All and all, there has been a lot of information thrown at me over the last two days. It's been exhausting. I'm happy that they are investigating why I've felt so poorly over the past month and seem to be consulting with all the right people. Nothing that can be ultrasounded is going unultrasounded. No blood levels that can be checked are going unchecked. No parts that can be probed are going unprobed. They'll get to the bottom of this, whatever it is. As for now, I'm going to zone out with some mindless reading and try to forget about all the 'what-ifs' the last two days have brought me.

Sunday, 1 November 2015

Day 3 of hospital stay.

Day 3 in the hospital and I'm not getting restless yet. I've gotten two units of blood which seems to have helped a lot, at least I think they have. Mom and Dad drove down to visit today with goodies and we went for a little walk around the commons without me getting lightheaded. Yay to that!

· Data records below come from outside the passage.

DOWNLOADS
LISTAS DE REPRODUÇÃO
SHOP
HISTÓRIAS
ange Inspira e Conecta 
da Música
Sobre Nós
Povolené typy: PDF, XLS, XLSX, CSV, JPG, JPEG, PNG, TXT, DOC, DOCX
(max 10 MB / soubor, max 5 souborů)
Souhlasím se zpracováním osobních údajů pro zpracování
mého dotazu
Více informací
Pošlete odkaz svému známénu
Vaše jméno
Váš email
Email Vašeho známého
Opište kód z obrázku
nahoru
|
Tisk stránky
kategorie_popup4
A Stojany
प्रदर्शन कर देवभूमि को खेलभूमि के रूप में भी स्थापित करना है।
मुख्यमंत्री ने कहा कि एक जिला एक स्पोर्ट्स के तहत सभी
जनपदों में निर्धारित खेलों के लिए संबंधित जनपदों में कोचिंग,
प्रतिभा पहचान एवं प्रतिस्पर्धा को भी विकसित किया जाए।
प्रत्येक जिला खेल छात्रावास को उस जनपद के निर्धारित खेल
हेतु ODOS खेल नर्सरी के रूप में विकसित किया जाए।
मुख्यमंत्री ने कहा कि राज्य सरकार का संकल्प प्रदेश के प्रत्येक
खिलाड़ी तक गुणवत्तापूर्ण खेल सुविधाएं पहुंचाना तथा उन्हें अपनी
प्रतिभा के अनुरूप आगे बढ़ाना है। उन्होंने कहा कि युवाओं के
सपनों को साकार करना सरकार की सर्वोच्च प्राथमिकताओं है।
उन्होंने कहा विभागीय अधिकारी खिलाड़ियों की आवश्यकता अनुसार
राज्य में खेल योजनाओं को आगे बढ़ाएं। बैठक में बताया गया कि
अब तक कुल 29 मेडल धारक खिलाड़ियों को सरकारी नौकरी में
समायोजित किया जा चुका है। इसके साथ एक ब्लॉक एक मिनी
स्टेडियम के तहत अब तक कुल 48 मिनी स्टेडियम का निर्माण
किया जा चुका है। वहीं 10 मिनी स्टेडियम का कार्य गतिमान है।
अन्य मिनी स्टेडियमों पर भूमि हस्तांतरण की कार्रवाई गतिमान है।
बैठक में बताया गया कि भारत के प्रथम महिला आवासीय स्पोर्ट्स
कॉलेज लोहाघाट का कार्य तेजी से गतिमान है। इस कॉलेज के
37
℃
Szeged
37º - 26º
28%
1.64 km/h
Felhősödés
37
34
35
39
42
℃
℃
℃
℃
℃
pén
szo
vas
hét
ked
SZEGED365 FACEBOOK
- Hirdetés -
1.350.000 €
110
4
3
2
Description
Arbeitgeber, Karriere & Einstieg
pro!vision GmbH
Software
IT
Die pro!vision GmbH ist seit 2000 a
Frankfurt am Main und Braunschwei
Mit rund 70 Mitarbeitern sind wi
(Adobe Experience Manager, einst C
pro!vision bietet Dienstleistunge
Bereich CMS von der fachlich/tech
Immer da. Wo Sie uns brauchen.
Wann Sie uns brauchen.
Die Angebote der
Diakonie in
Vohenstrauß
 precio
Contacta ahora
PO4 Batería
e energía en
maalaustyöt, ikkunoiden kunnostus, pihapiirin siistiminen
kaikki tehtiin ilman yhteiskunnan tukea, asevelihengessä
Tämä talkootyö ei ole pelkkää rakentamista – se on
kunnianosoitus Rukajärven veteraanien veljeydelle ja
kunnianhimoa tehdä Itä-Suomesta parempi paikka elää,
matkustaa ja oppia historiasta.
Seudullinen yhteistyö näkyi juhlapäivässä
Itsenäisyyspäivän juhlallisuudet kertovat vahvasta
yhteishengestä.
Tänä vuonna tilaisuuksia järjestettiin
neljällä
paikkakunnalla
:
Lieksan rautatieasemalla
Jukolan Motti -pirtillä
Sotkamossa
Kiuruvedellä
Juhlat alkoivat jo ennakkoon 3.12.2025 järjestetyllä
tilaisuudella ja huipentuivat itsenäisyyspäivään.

I still don't have an appetite though which is too bad as people keep bringing me Halloween candy and the hospital keeps providing me with bags of chips and pies. I'm surrounded by yummy food but my stomach doesn't care.

I'm back on the general admittance floor which means a lot of patients with dementia who wake up at 4 am wondering very loudly if they can go to church yet. Well, that was a one time thing but you get the idea. At least the nurses seem to have worked with people with CF before so know the medication pretty well. My day nurse was awesome and she told me that she had been taught to let patients with CF sleep in as long as possible in the morning. So much better than having a Personal Support Worker yell at me at 7am to get up for breakfast.

Medically, not much has changed. My IV blew out with my morning antibiotic without my noticing so I had a weird bulge of antibiotic in my arm until it was all absorbed. Exciting times here in Halifax.